The saga of working with error messages continues. Here is an error that was shared at one of the User group meetings by a member. While working via linked server to do data manipulation they reported this error on their servers:
Msg 1206, Level 18, State 118, Line 9 The Microsoft Distributed Transaction Coordinator (MS DTC) has cancelled the distributed transaction.
Initially I thought it was due to misconfigured DTC between source and destination, but digging more into this error revealed something really interesting and again I learned something new. Hence this blog post was born.
Whenever I get any DTC errors while working with linked server, the very first test I perform is by doing the dummy distributed transaction to see whether DTC between two servers is working or not.

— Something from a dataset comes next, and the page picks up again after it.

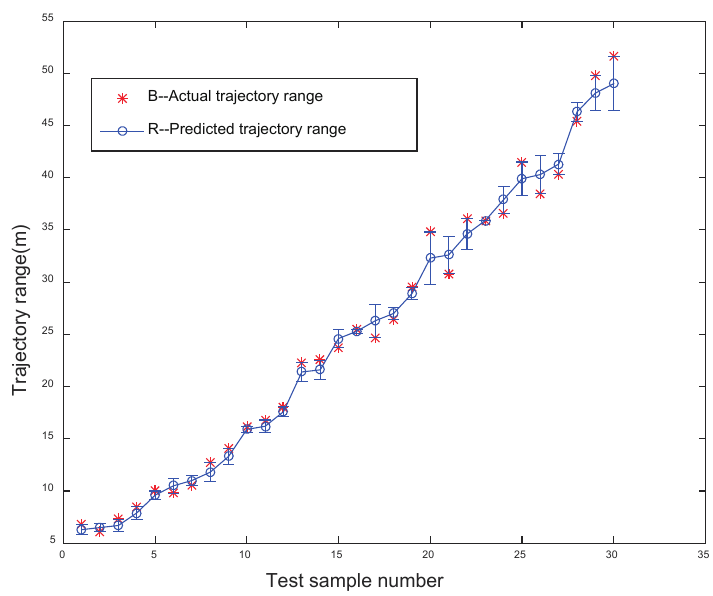
Figure 11. Residual graph of the multiple regression models (red and blue dots represent the predicted and actual values of the trajectory range,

BEGIN DISTRIBUTED TRANSACTION
SELECT * FROM <linkedServer>.<DatabaseName>.dbo.TestTable
If above test is failing, then make sure you follow the KB article 2027550 and make setting as shown below:
Below are some errors which I have seen in this regards in the past:
- OLE DB provider “SQLNCLI11″ for linked server “linkedservername” returned message “No transaction is active.”
- The operation could not be performed because OLE DB provider “SQLNCLI11″ for linked server “linkedservername” was unable to begin a distributed transaction.
In the error message for which I was consulted, the DBA/Developer confirmed the above test was successful. Moreover, the setting were are per above screenshot too. So there was something else causing the DTC error which made me curious. I asked what type of code raised this sort of error.
Here was the piece of code which was failing as per the Developer. I have done simplification of the code for your reference.
SET XACT_ABORT ON
BEGIN DISTRIBUTED TRANSACTION
INSERT INTO SQLLinkedServer.SQLAuthority.dbo.TestTable VALUES (1,'MyFirstName')
IF @@Trancount > 0
SET XACT_ABORT OFF
In above script, SQLLinkedServer is the name of linked server, SQLAuthority is the name of the database located on the linked server instance.
We captured profiler and found that the actual error was something else which was not shown due to the fact that we have used TRY…CATCH block. If we remove the block, we can see exact error.
The actual error is masked due to the way TRY… CATCH works. As per this – This is more of a limitation with the ERROR functions since they can return only one error & hence the last one.
To reproduce the error, I have already inserted a record in table residing under database on linked server. That’s why we are seeing primary key violation error.
Though this is an interesting scenario to investigate, I generally try to understand why we are using Linked Server and if there are ways to mitigate the same. But that will be a different discussion for some other blog post. If you ever encountered this error, do let me know what ways in which you found a solution.